• ACTION DEMANDÉE A
Rassemblez toutes les lignes des entrées qui contiennent le mot « собор », en respectant les majuscules et les minuscules.

• EXTRAIT
Les techniques utilisées pour créer des vortex optiques ont commencé à être mises au point au début des années 90 par les physiciens Les Allen et Han Woerdman, de l’Université de Leyde, au Pays-Bas, et produisent des vortex formant des circuits à géométrie circulaire. D’autres figures géométriques ont déjà été obtenues, mais elles ont été créées en utilisant des techniques plus complexes ou pour dessiner un type spécifique de contour. «Nous avons découvert un moyen d’obtenir n’importe quelle forme avec le même montage expérimental utilisé pour créer des vortex circulaires», explique le physicien Anderson Amaral, premier auteur de l’article qui a décrit la découverte et publié au mois de mai de cette année dans la revue Optics Letters.
Tire-bouchons
Pour produire un vortex optique, les chercheurs projettent un faisceau laser conventionnel sur un écran à cristaux liquides. Avant d’arriver sur l’écran, l’onde de lumière du laser se propage en une série de fronts plats. En pénétrant dans le cristal liquide, les fronts d’onde sont réfléchis suivant un modèle géométrique formé de bandes claires et sombres et créé par le réarrangement des molécules de cristal liquide, contrôlé par ordinateur. Les zones sombres réfléchissent instantanément la lumière. Les zones plus claires retardent la réflexion. Le modèle géométrique retarde ainsi certaines parties des fronts d’onde de lumière et donne à leurs surfaces, auparavant planes, le format torsadé d’un tire-bouchon.
Quand le faisceau de lumière torsadé est projeté sur un mur, on peut voir un anneau de lumière au lieu d’un point lumineux. La torsion des ondes annule l’intensité dans l’axe du faisceau et créé une zone sombre dans son centre. Dans le même temps, l’anneau lumineux qui reste, acquiert la capacité de déplacer des particules ou de petits objets sensibles à la subtile force de la lumière. Les particules atteintes par le faisceau commencent ainsi à parcourir le circuit formé par l’anneau. Plus la lumière est torsadée, c’est-à-dire, plus la distance entre les tours de l’onde en forme de tire-bouchon est moindre (déterminée par le nombre de bandes sombres et claires sur l’écran à cristaux liquides), plus les particules se déplacent rapidement.

• ACTION DEMANDÉE B
D'après l'extrait sur les vortex optiques, répondez brièvement :
(i) Dans quelle revue l'article décrivant la découverte a-t-il paru ?
(ii) Sur quoi les chercheurs projettent-ils un faisceau laser conventionnel pour produire un vortex optique ?
(iii) Que voit-on sur un mur quand on y projette le faisceau de lumière torsadé ?

(Entrées enregistrées)
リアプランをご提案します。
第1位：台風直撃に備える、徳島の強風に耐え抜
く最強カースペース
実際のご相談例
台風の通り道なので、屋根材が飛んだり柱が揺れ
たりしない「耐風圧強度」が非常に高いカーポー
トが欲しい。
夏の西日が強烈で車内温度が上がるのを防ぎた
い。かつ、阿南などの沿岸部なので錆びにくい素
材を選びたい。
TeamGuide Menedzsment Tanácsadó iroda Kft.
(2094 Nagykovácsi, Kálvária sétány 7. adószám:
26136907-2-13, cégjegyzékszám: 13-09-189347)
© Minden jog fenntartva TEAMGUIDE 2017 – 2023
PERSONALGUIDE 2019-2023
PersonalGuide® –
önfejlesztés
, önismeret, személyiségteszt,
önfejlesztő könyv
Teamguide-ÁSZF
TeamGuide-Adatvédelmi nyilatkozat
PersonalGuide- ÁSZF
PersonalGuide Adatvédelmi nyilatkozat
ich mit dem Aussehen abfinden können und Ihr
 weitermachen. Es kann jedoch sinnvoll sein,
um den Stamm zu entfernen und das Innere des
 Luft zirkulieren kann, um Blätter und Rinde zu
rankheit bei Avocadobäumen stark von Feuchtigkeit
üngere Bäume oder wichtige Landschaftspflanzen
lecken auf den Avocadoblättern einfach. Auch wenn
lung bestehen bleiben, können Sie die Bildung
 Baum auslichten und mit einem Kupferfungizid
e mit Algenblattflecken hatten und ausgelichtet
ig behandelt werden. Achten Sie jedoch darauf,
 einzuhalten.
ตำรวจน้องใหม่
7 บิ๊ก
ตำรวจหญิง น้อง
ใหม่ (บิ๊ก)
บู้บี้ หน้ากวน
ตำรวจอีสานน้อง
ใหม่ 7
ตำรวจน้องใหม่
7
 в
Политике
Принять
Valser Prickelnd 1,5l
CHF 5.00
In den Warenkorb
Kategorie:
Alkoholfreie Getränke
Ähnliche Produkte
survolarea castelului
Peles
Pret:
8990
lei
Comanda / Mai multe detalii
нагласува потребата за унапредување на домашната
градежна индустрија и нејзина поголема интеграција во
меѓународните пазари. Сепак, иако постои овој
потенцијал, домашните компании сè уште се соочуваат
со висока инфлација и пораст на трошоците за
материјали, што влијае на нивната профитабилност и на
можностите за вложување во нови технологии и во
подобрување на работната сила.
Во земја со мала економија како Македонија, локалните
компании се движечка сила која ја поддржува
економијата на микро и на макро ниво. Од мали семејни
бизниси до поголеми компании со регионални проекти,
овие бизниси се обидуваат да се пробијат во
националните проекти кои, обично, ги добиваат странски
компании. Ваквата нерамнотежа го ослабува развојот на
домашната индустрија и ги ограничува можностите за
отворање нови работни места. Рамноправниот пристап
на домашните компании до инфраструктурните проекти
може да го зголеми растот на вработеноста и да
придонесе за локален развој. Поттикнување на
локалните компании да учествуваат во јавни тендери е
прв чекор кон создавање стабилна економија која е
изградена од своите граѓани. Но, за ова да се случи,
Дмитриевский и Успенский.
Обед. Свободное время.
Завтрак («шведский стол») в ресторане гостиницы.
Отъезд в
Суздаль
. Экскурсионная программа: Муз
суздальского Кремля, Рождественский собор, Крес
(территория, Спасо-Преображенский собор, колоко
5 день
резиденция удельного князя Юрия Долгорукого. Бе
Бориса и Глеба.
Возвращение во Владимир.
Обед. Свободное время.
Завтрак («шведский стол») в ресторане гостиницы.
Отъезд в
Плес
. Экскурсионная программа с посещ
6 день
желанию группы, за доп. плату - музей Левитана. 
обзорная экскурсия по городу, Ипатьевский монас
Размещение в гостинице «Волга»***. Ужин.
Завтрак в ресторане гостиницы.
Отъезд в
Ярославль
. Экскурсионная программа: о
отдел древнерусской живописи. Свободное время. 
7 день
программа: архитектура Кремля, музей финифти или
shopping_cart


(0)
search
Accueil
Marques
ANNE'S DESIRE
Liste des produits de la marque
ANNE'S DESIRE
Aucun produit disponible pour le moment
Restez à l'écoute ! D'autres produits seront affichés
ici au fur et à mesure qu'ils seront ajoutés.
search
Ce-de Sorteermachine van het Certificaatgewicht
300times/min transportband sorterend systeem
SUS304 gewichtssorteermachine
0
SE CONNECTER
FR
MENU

• RÉPONSE ATTENDUE A
суздальского Кремля, Рождественский собор, Крес
(территория, Спасо-Преображенский собор, колоко

• RÉPONSE ATTENDUE B
(i) Dans la revue Optics Letters.
(ii) Sur un écran à cristaux liquides.
(iii) Un anneau de lumière au lieu d'un point lumineux.